22. A method for decoding a bitstream to create a reconstructed speech signal, the method including

determining a current block of estimated aligned transform coefficients based on one or more previous blocks of restored transform coefficients and based on a predictor parameter obtained from the bitstream; the definition of the current block of estimated aligned conversion coefficients includes

determining a current block of estimated transform coefficients based on one or more previous blocks of reconstructed transform coefficients and based on a predictor parameter based on a model using a signal model; wherein said signal model contains one or more sinusoidal components of the model; wherein said signal model contains one or more model parameters; and said one or more predictor parameters are indicative of one or more of the specified model parameters; and

determining the current block of quantized prediction error coefficients based on these coefficients contained in the bit stream;

determining the current block of reconstructed aligned transform coefficients based on the current block of estimated aligned transform coefficients and based on the current block of quantized prediction error coefficients;

determining the current block of the restored transform coefficients by giving the current block the restored aligned transform coefficients of the spectrum shape using the current envelope of the block,

determining one or more previous blocks of the restored transform coefficients by giving the one or more previous blocks of the restored aligned transform coefficients the shape of the spectrum, respectively, using one or more previous envelopes of the blocks; and

determining the reconstructed speech signal based on the current and one or more previous blocks of reconstructed transform coefficients.

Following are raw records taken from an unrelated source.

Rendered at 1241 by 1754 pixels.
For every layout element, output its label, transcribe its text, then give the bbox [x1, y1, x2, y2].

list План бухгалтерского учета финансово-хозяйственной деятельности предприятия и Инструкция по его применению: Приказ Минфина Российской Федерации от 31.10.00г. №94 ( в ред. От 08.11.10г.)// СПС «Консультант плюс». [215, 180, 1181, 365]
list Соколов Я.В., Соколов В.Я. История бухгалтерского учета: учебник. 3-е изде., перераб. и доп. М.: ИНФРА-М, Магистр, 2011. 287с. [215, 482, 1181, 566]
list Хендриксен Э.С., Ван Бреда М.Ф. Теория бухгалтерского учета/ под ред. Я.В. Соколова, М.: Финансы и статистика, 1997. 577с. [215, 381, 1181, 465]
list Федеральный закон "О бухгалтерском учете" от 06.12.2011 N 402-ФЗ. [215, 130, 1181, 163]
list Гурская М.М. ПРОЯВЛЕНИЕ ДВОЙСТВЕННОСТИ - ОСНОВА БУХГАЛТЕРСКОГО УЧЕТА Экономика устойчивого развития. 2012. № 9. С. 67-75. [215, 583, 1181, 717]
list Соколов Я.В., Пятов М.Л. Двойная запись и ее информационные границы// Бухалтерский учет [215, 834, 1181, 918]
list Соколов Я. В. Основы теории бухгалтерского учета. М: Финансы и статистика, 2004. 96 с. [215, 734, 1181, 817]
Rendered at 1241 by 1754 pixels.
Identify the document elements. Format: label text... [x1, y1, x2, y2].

23. A method for encoding an audio signal containing a speech segment into a bit stream; the method includes

identification of the specified speech segment in the audio signal;

determining a series of successive blocks of transform coefficients based on the specified speech segment using the transform module; wherein the block of transform coefficients comprises a series of transform coefficients for the corresponding series of frequency resolution elements; wherein said transform module is configured to determine long blocks containing a first number of transform coefficients and short blocks containing a second number of transform coefficients; wherein said first quantity is greater than said second quantity; while blocks from a number of consecutive blocks are short blocks; and

encoding the indicated series of consecutive blocks into a bitstream according to claim 21.

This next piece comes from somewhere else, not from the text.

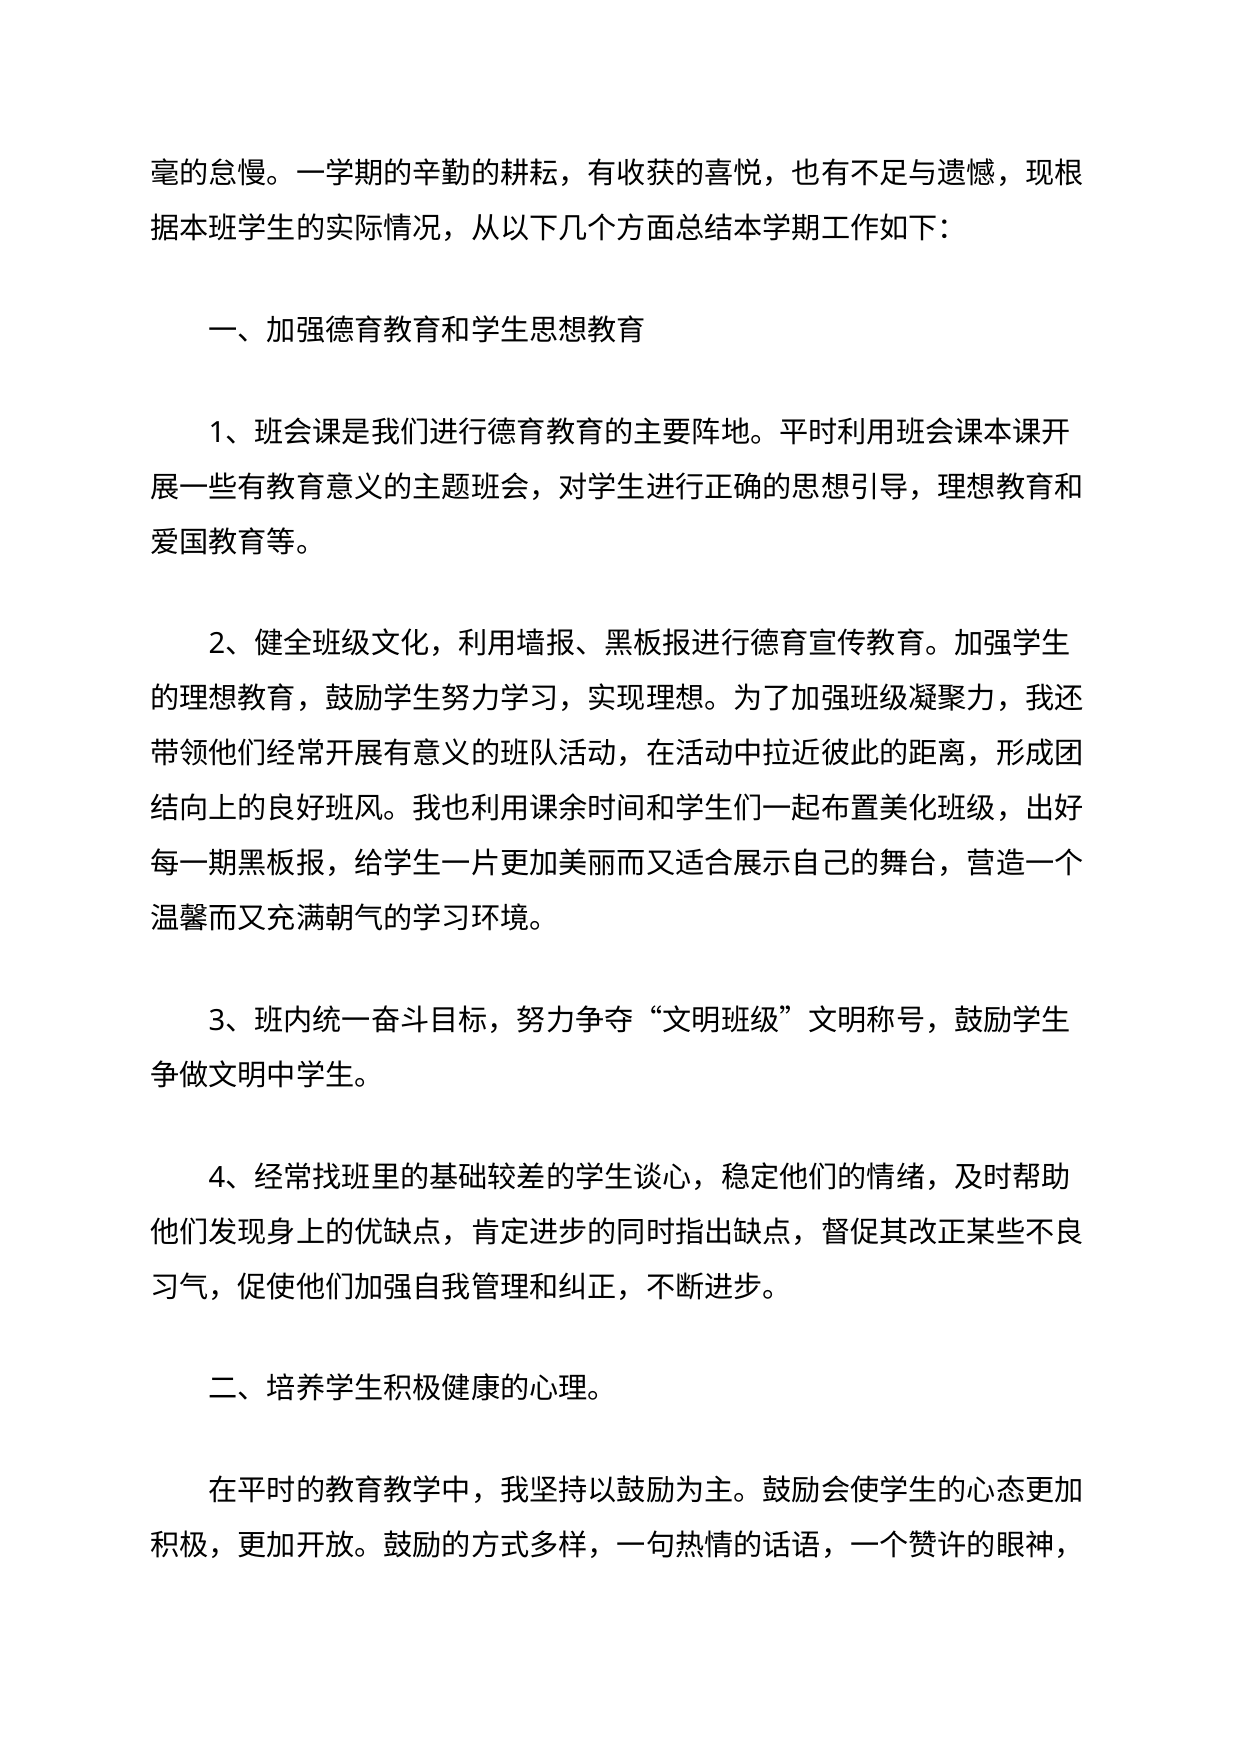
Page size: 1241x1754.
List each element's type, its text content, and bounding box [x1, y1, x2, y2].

24. A method of decoding a bitstream that is a sign of an audio signal containing a speech segment, the method includes

determining a series of consecutive blocks of reconstructed transform coefficients based on data enclosed in a bit stream according to claim 21 or claim 23; and

determining a reconstructed speech segment based on said series of consecutive blocks of reconstructed transform coefficients using an inverse transform module; wherein, the block of reconstructed transform coefficients comprises a series of reconstructed transform coefficients for the corresponding series of frequency resolution elements; wherein the inverse transform module is configured to process long blocks containing the first number of restored transform coefficients and short blocks containing a second number of restored transform coefficients; wherein said first quantity is greater than said second quantity; however, blocks from a series of consecutive blocks are short blocks.